Directions for this task
Return verbatim the passage in the rows below that opens with the line containing "Depuis plusieurs années, nous" and closes with the line containing "Le monde de", with both of those lines included.

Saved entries
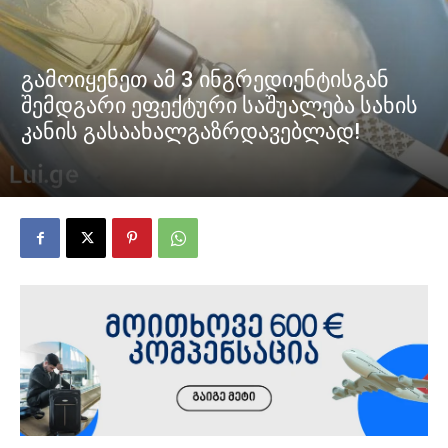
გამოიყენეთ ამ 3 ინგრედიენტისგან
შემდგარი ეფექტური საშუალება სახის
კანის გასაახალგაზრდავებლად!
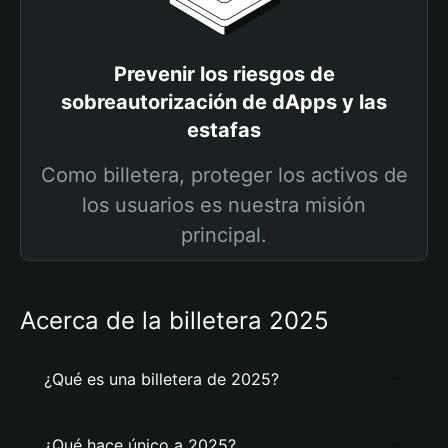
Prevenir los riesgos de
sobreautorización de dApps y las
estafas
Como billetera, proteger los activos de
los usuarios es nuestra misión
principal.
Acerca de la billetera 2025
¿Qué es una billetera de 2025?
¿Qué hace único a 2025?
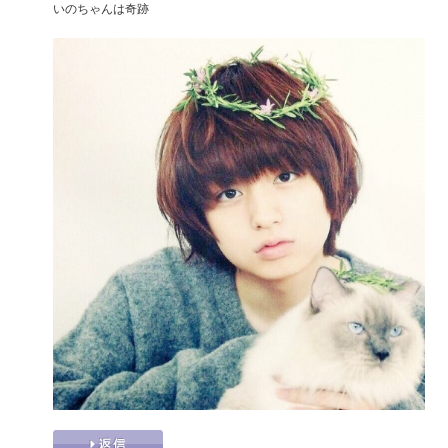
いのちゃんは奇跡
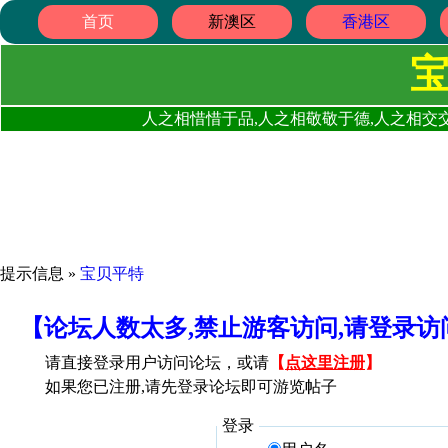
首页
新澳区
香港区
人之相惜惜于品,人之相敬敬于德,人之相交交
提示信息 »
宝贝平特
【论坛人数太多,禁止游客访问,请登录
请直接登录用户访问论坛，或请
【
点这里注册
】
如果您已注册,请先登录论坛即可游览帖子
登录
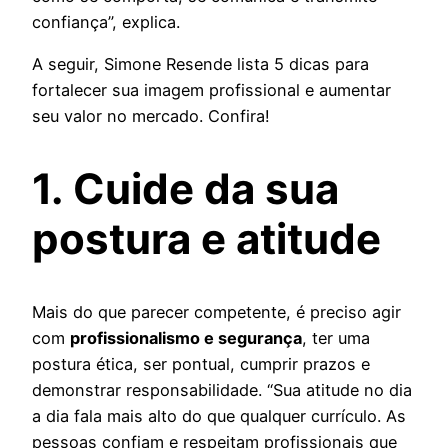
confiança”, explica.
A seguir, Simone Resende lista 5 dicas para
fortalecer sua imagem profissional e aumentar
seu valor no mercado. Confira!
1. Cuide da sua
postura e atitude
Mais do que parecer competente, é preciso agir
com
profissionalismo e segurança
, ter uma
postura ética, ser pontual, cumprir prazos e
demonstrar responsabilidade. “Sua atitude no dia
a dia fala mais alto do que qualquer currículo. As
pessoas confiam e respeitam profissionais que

---

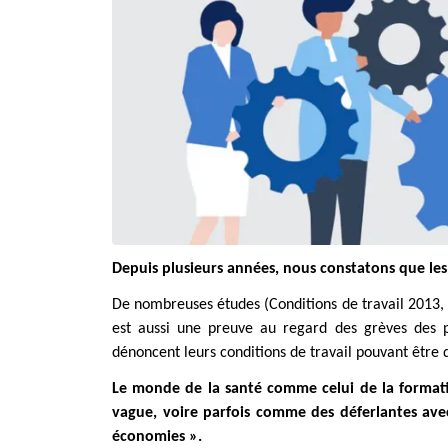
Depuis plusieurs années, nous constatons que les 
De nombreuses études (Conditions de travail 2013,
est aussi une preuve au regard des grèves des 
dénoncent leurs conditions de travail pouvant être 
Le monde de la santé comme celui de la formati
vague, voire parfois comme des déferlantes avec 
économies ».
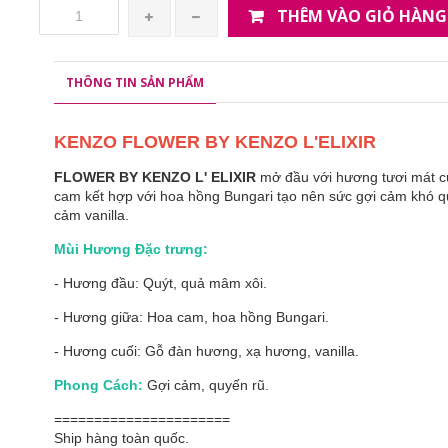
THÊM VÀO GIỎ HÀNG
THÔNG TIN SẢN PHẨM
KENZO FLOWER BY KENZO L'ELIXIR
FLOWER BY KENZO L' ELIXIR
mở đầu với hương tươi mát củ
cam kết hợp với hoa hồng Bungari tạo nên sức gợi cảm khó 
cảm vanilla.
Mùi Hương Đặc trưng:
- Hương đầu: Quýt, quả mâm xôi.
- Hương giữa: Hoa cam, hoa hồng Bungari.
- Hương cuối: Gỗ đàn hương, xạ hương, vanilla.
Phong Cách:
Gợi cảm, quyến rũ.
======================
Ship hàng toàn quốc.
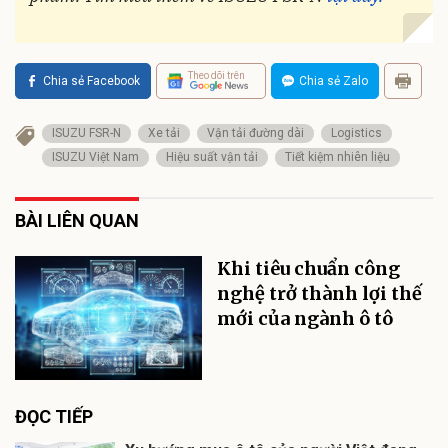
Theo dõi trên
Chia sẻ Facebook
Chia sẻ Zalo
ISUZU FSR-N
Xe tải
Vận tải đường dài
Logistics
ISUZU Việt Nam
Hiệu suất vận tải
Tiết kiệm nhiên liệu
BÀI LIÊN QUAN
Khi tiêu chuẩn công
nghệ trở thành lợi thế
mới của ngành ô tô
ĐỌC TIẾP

Answer below
Depuis plusieurs années, nous constatons que les 
De nombreuses études (Conditions de travail 2013,
est aussi une preuve au regard des grèves des 
dénoncent leurs conditions de travail pouvant être 
Le monde de la santé comme celui de la formati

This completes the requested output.